5, November 2017
The Central African Economic and Monetary Community reached a key milestone this week. Heads of state meeting in Chad lifted visa requirements for their citizens traveling within the six-member regional bloc. But challenges remain to ensuring free movement and deepening economic integration.
The announcement marked the culmination of 23 years of negotiation. Citizens of Cameroon, Equatorial Guinea, Central Africa Republic, Congo-Brazzaville, Gabon and Chad no longer need visas to travel within the six-member economic bloc.
Chadian President Idris Deby made the announcement at the CEMAC heads of state summit in Ndjamena. Deby said the people have rightfully been waiting for strong actions that concretely demonstrate that the integration of central Africa is a reality, which is the main reason the Central African Economic and Monetary Community was created. He said everyone who visited Chad this week can testify that they were exempted from visa charges.
CEMAC was founded in 1994, but has trailed behind other regional blocs on the continent in lifting visa restrictions. Economist Youssouf Saleh, Chad’s former prime minister, said for CEMAC, it is better late than never. But he added that the effectiveness of the free movement of goods and people will depend on whether there is also an integrated and competitive economy and whether political divides that have hampered economic activity are broken.
Last year, the economies of Gabon and Equatorial Guinea took a hit amid the global drop in oil prices. The two countries sealed their borders to stop job-seeking youths flooding into their countries and even began expelling some migrants from other CEMAC countries.
Only Chad, Cameroon and Gabon have started issuing the CEMAC biometric passports, despite a January 2014 deadline. Security concerns are also hindering free movement. At Garoua-Boulai on Cameroon’s eastern border with the C.A.R., border controls remain with travelers prevented from crossing on both sides. Cameroonian Colonel Etienne Detou said they have arrested rebel combatants from the Central African Republic trying to cross disguised as business persons and refugees.
He said although there is relative peace on the Cameroon side. But he added it should be noted there are regular incursions by armed groups and highway robbers from Central African Republic. He said the military and the police should be very vigilant and self-defense groups should participate in safeguarding their territory.
Cameroon and Chad are also limiting free movement of people at their common border. Both countries have suffered Boko Haram atrocities as well and want to make it harder for the terrorists to penetrate. CEMAC Commission President Pierre Moussa said the states are taking measures to address security concerns.
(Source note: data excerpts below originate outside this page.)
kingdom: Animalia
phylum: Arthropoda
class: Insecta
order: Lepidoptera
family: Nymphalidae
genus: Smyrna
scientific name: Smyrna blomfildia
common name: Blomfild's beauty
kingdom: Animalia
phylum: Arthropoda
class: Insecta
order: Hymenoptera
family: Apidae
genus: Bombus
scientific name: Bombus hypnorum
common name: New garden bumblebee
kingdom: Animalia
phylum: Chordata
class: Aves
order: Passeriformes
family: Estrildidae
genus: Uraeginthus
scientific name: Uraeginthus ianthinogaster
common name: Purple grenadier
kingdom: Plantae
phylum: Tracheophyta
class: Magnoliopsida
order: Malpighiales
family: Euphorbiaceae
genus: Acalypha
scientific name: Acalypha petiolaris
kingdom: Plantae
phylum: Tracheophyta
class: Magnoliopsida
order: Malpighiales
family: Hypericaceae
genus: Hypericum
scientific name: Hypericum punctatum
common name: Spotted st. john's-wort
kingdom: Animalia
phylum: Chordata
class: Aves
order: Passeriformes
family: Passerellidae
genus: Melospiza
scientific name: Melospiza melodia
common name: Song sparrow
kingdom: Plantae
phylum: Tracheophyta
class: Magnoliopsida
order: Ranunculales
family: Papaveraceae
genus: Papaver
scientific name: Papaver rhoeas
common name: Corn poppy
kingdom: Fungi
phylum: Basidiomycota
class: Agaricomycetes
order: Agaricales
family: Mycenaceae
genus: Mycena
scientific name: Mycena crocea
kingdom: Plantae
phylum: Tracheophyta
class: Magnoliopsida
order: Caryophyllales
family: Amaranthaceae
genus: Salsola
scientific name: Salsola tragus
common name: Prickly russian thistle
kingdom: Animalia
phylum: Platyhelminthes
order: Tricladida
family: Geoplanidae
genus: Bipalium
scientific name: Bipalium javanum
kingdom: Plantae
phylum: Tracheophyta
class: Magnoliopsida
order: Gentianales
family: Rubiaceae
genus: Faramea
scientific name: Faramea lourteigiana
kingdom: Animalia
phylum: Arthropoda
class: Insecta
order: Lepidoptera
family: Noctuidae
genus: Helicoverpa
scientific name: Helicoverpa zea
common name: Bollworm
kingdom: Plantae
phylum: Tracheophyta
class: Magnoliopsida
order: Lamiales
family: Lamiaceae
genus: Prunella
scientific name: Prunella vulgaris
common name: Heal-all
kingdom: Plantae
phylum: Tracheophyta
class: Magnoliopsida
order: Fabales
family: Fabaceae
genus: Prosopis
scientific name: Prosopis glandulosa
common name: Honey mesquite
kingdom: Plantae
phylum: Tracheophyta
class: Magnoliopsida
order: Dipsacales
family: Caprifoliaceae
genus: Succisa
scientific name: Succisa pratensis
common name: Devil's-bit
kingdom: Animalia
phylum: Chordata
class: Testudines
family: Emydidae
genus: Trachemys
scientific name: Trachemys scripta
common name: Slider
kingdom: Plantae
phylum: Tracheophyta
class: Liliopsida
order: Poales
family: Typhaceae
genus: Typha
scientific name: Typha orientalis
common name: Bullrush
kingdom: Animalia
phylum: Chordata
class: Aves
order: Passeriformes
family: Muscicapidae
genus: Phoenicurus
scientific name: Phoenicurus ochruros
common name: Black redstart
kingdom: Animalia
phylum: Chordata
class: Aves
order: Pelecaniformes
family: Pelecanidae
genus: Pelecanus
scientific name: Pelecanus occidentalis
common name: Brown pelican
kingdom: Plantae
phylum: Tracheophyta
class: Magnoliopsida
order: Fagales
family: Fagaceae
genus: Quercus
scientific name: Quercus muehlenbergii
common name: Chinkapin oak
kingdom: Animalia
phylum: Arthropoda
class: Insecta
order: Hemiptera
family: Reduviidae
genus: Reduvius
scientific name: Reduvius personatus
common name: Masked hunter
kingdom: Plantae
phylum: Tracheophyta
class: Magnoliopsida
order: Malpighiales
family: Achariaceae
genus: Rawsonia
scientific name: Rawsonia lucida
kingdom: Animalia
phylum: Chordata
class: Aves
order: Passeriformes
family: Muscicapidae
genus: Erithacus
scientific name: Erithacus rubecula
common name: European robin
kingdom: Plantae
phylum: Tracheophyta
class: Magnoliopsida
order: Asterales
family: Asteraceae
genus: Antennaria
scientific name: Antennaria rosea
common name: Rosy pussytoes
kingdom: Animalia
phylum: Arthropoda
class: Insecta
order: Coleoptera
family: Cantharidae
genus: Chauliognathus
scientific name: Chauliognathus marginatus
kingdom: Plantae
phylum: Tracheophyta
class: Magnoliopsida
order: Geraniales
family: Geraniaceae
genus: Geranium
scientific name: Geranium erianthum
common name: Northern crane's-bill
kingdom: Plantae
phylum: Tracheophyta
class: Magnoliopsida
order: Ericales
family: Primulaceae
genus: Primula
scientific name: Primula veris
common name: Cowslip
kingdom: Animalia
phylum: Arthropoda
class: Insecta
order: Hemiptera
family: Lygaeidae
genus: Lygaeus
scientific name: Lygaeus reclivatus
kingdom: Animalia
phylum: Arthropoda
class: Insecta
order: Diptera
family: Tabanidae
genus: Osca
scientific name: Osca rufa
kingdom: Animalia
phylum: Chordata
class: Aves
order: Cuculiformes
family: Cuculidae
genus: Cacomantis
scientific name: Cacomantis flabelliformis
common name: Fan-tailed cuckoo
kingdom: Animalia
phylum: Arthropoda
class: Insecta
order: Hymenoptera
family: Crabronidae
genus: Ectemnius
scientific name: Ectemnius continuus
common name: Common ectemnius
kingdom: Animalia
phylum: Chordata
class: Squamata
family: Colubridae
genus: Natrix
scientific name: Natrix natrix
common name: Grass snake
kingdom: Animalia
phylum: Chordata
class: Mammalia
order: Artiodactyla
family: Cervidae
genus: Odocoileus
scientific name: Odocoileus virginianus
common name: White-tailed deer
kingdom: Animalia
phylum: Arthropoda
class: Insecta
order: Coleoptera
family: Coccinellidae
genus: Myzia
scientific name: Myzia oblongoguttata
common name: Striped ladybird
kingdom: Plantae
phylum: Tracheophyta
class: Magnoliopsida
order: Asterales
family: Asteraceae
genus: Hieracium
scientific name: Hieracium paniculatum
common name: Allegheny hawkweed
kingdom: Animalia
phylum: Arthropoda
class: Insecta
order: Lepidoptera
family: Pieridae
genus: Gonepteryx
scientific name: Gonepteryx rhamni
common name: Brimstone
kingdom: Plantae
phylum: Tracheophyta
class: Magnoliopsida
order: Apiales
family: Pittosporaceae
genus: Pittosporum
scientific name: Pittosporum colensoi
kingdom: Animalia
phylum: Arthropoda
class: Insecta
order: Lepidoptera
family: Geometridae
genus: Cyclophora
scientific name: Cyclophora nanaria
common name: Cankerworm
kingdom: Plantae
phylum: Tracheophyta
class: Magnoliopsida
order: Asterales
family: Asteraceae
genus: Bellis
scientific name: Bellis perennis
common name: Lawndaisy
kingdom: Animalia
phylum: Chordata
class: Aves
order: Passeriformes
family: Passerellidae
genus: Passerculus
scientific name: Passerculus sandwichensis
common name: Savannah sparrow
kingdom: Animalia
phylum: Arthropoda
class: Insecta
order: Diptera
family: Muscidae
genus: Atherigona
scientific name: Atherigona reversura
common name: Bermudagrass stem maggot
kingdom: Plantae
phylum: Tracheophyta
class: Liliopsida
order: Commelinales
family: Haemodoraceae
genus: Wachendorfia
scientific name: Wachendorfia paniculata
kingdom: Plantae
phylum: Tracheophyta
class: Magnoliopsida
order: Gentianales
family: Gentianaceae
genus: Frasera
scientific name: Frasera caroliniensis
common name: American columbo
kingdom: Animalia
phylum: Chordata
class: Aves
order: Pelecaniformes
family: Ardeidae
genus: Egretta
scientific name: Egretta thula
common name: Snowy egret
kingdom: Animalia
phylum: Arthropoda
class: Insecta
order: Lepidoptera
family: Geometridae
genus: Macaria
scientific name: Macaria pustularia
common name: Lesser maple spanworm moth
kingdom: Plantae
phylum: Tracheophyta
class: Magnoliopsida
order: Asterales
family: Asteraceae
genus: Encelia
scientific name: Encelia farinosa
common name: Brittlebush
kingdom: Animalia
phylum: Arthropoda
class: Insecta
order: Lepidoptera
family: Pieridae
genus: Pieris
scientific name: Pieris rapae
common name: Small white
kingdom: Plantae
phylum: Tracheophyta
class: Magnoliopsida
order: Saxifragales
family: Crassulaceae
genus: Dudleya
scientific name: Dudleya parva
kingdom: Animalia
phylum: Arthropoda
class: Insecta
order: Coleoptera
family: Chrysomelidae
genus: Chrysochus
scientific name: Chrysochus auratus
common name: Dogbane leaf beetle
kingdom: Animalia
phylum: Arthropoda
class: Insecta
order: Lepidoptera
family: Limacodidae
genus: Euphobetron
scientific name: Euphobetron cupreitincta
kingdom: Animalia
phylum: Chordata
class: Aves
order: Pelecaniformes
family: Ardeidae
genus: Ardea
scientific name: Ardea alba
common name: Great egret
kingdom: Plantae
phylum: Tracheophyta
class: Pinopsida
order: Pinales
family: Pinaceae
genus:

He said for the new visa-free policy to be fully effective, the heads of state have authorized the Development Bank of Central African States to pay $2 million as part of the debt they owe the International Police Organization so that they can help secure the borders of CEMAC. Other ambitious plans for CEMAC regional integration are yet to be executed, including plans to create a regional airline and to build roads linking the regional capitals.